How can GPUs help scientific research?

Systems that leverage GPUs help scientists quickly investigate data run examinations and simulations. GPU acceleration helps reduce output time, resulting in faster results. These faster results can lead to many breakthroughs, and from a human perspective, it is less stress-inducing and saves a lot of material and energy.

The GPU operations are vectorised, where one operation is performed on up to four values at once. Historically, CPUs used hardware-managed caches, and earlier, GPUs gave only software-managed local memories. However, GPUs are increasingly used for general-purpose applications and are now made with hardware-managed multi-level caches – making them mainstream computing-ready. It also has large register files and helps in reducing context-switching latency.

As a frontrunner in producing large-scale GPUs, NVIDIA had introduced its colossal parallel architecture known as the compute unified device architecture (CUDA) back in 2006. This led to the evolution of the GPU programming model. It uses a parallel compute engine from the NVIDIA GPU to resolve massive computational problems. CUDA programs can be executed in a host (CPU) and device (GPU).

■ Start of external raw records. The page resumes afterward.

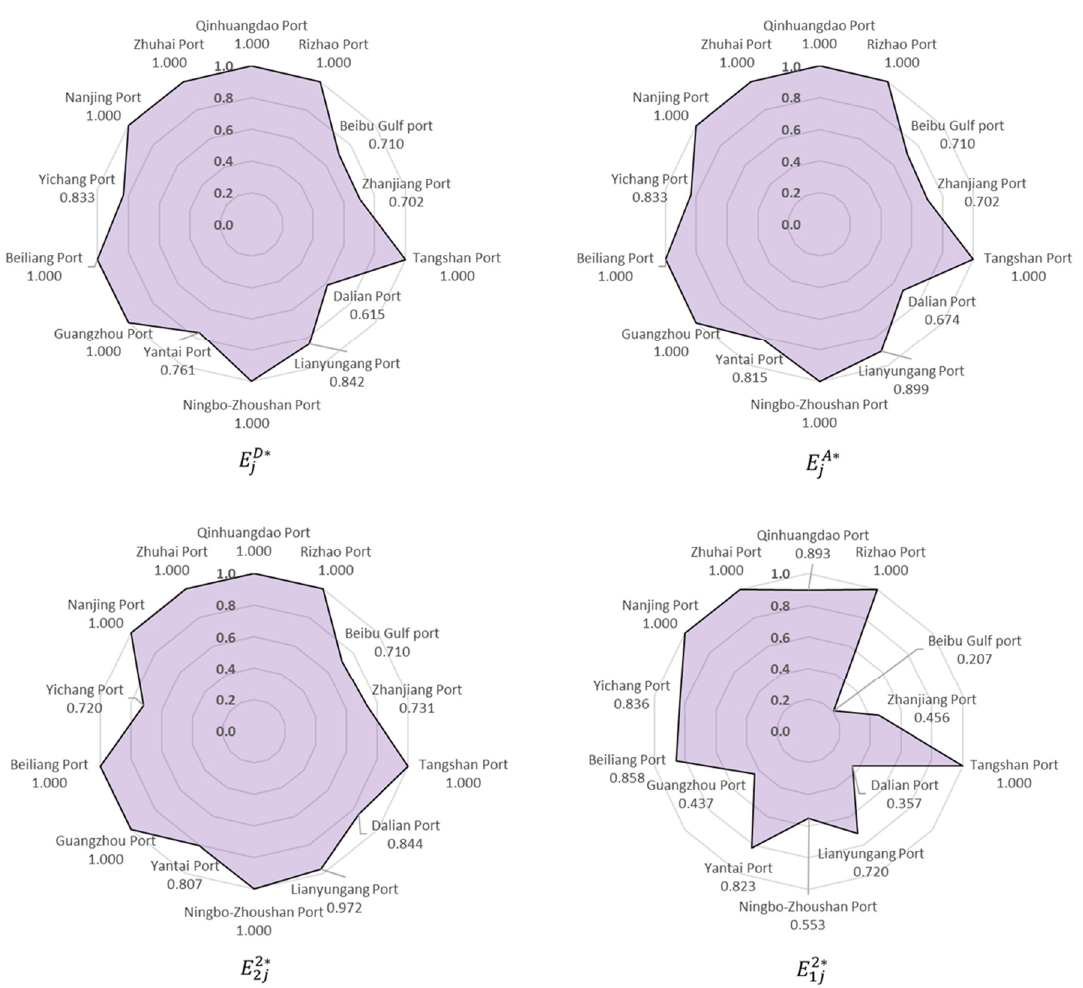
Figure 5. Calculation results of system efficiency and stage efficiency.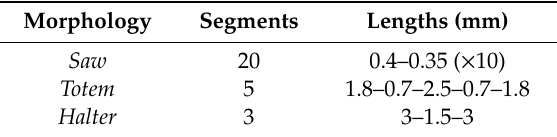
Table 1. Inflatable cavities segments lengths.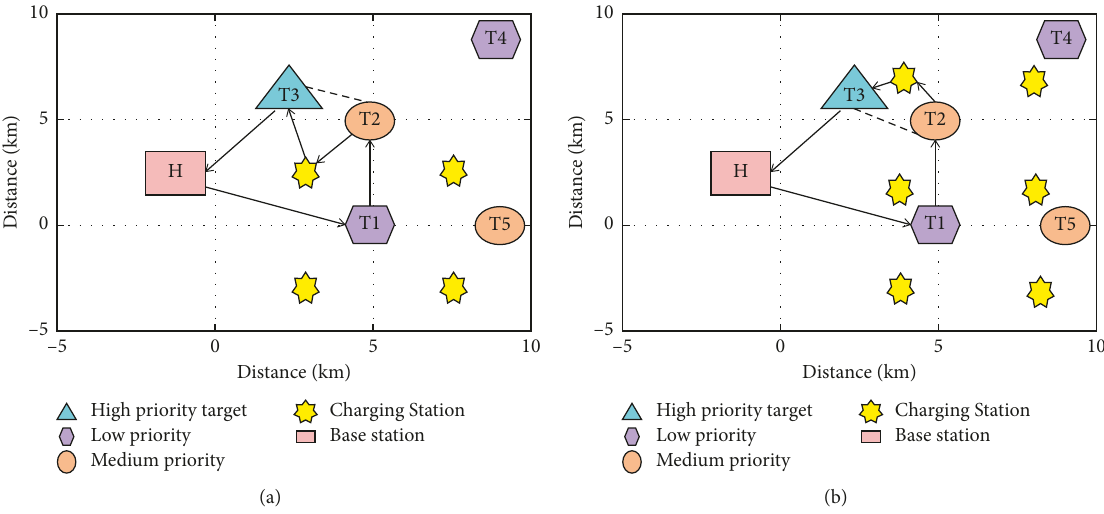
Figure 2: Two different drone routes for the same targets of (a) four charging stations and (b) six charging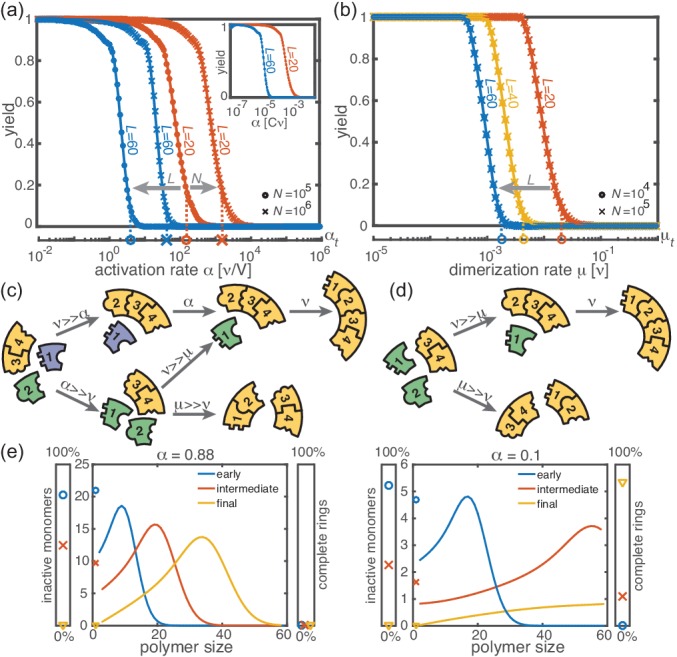
Deterministic behavior in the macroscopic limit N≫1.(a, b) Yield for different particle numbers N (symbols) and ring sizes L (colors) for Lnuc=2. Decreasing either (a) the activation rate (‘activation scenario’: μ=ν ) or (b) the dimerization rate (‘dimerization scenario’: α→∞) achieves perfect yield. The stochastic simulation results (symbols) average over 16 realizations and agree exactly with the integration of the chemical rate equations (lines). The threshold values (Equation 1) are indicated by the vertical dashed lines. Plotting yield against the dimensionless quantity α/(ν⁢C) causes the curves for different C to collapse into a single master curve (inset in a). For both scenarios there is no dependency on the number of species S in the deterministic limit. (c, d) Illustration showing how depletion traps are avoided by either slow activation (c) or slow dimerization (d). If the activation or the dimerization rate is small (large) compared to the growth rate, assembly paths leading to complete rings are favored (disfavored). The color scheme is the same as in Figure 1. (e) Deterministically, the size distribution of polymers behaves like a wave, and is shown for large and small activation rate for L=60, Lnuc=2, N=10000 and μ=ν=1. The distributions are obtained from a numerical integration of the deterministic mean-field dynamics, Equation 6, and are plotted for early, intermediate and final simulation times. The respective percentage of inactive monomers and complete rings is indicated by the symbols in the scale bar on the left or right.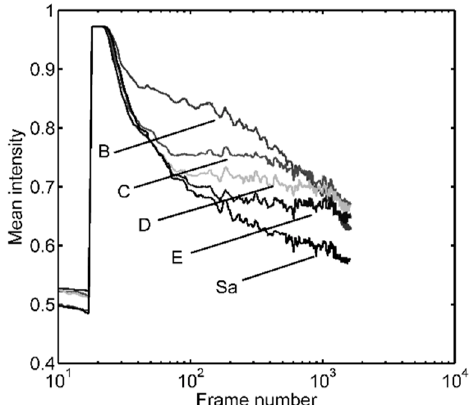
Figure 3. Change in mathematical expectation of pixel intensity within the areas denoted by B, C, D, E and Sa in Figure 2.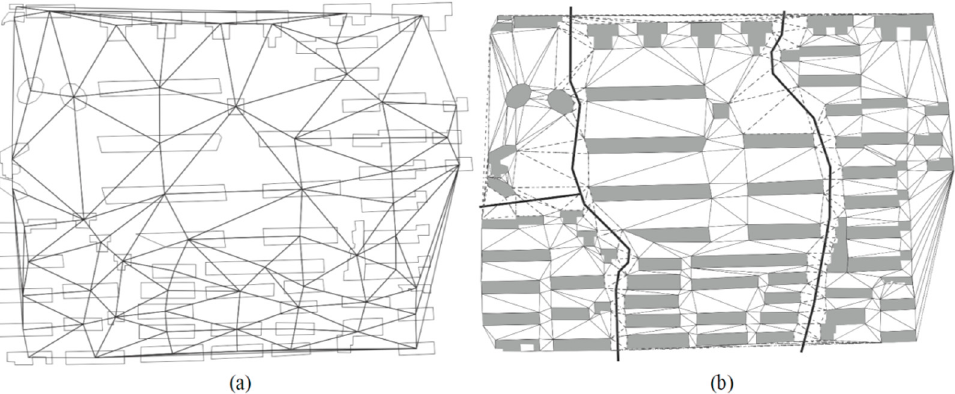
Figure 3. Delaunay triangulation: ( a ) non-constraint; ( b ) boundary constraint.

CUDA has three important parts that need to be used effectively to achieve maximum computation capability. The grids, blocks, and threads form the CUDA architecture and execute many parallel threads. Under these three levels, hierarchical architecture is independent of the execution level. A grid consists of thread blocks that are executed independently. Meanwhile, blocks are organised in a 3D array of threads and have a unique block ID (blockIdx). The kernel function then executes threads, and it also has a unique thread ID (threadIdx). GPU devices have multiple memories for executing threads. However, the total size of a block is 1024 threads. Each thread can access variables from the GPUs’ local memory and registers. Meanwhile, registers have the largest bandwidth, and each block has its shared memory of size 16 KB or 48 KB.

Some examples of GPUs deployed in various fields are listed below.

Astrophysics: The researchers usually work with datasets of 100 terabytes in size or more, and GPU acceleration and AI help them separate signal from noise in these massive datasets. It is also used to run large-scale simulations of the universe and assists in understanding phenomena like neutron star collisions, etc.

Medical and Biology: In the medical field, deep learning tools are used to assist doctors in identifying diseases and abnormalities, for example, spotting glioblastoma tumours with the help of brain scans. Meanwhile, developers can use supercomputing resources to create more complex models and subsequently increase the accuracy of a cancer diagnosis.

Medication: Discovering critical compounds for drug candidates are computationally demanding, time-consuming, and expensive. But, with the help of GPU-accelerated systems, researchers can quickly simulate protein folding and narrow down candidates to test.

Environment: Widely used for weather modelling and energy research, scientists rely on high-fidelity simulations to inspect complex natural systems. The researchers use it to predict weather, events, and earthquakes. It performs efficiently to give precise information on agricultural projects, inform precision agriculture projects, and scout potential energy sources like nuclear fusion.